I re-read this at my computer, and easier for me to think about it and reply.

To sell at the 6c mark would have been a drop of around 15% before pulling the eject button.  With my strategy, ive seen nothing fall past 4%.  I see no alarm bells here yet.  Granted it is a small drop in capital, but it isnt all lost due to the fact that they are 5% yielding shares, so the divs at least cover their capital shortcoming.  Also, by dollar cost averaging, Im buying in at cheaper cost than what initially thought was an ok price to purchase at.  Over time, as dividends and SP increase, I wont have to worry (in theory).

Remember both sellers and buyers thing they're smart in the very same transaction! 


pinkboy


----------



## pixel (13 August 2014)

pinkboy said:


> I re-read this at my computer, and easier for me to think about it and reply.
> 
> To sell at the 6c mark would have been a drop of around 15% before pulling the eject button.  With my strategy, ive seen nothing fall past 4%.  I see no alarm bells here yet.  Granted it is a small drop in capital, but it isnt all lost due to the fact that they are 5% yielding shares, so the divs at least cover their capital shortcoming.  Also, by dollar cost averaging, Im buying in at cheaper cost than what initially thought was an ok price to purchase at.  Over time, as dividends and SP increase, I wont have to worry (in theory).
> 
> ...




Hey pb,

in that case I wouldn't talk about "averaging down"; in fact, you're accumulating a portfolio of dividend-paying shares that you keep building up as funds become available. Nothing wrong with that - especially when you've done your homework and watch where you buy.

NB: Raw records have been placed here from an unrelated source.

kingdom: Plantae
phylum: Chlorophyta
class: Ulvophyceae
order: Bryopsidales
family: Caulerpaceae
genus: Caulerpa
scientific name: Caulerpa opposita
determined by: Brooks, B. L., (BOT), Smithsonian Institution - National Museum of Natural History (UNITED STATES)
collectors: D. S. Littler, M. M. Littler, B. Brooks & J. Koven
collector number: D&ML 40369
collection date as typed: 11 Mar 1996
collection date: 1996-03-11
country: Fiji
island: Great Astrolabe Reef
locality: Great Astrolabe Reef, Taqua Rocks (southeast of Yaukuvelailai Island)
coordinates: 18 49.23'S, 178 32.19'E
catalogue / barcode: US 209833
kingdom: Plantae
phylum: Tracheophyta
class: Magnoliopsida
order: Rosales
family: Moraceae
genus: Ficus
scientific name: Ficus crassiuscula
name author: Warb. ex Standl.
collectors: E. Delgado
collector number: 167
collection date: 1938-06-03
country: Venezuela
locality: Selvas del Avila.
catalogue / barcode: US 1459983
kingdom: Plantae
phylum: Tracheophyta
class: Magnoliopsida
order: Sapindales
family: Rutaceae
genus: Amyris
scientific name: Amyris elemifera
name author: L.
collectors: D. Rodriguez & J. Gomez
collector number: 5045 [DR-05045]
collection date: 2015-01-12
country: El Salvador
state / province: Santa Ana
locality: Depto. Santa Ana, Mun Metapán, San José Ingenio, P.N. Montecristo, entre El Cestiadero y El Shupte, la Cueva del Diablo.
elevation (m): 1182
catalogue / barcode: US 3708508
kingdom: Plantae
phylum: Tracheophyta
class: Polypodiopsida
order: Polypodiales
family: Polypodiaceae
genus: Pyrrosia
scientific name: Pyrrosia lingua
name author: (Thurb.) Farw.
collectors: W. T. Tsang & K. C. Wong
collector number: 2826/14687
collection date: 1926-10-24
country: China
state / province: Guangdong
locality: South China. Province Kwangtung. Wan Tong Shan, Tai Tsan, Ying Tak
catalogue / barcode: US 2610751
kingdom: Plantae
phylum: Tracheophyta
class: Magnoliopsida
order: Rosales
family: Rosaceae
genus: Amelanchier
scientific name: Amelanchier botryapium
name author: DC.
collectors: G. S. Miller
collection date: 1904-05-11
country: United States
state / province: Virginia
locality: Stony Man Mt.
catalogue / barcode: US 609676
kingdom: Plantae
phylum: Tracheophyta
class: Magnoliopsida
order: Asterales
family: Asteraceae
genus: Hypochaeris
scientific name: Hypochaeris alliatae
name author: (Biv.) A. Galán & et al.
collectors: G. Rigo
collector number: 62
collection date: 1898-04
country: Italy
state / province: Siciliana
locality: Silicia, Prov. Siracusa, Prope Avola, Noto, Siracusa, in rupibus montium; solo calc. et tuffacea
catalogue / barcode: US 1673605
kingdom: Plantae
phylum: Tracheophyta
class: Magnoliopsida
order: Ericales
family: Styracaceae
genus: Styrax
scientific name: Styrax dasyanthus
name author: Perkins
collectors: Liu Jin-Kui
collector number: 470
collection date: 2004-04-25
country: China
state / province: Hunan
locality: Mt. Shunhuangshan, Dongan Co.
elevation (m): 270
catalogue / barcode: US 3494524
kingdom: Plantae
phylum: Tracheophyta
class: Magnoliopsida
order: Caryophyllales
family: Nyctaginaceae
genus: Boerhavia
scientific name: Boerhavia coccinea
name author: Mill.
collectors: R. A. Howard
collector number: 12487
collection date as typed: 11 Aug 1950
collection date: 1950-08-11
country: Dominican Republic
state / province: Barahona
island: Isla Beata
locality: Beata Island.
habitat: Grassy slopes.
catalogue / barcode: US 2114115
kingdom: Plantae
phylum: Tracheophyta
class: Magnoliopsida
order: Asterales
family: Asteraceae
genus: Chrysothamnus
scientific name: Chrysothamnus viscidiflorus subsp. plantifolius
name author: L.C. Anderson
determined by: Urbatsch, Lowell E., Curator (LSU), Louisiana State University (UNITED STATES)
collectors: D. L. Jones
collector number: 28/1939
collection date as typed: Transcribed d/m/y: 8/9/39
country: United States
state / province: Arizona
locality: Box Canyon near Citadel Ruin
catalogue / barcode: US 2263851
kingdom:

The term "Averaging down" is more commonly used in cases like the OP laid out, where one bought at the High and held stubbornly through a drop - in spite of Blind Freddy's dog seeing the trapdoor open. 
In the context of such failure to stop-loss, you often hear arguments like -
"I haven't sold, so I haven't lost anything"
"A paper loss isn't a real loss"
"It will come good eventually"
"I just buy more at a lower price, so I'll break even much lower."​And it's follies like those that are - to me and many others who can do the Math - like a red rag to a bull. Well, not quite as bad; I simply feel motivated to point out the fallacy of it...


----------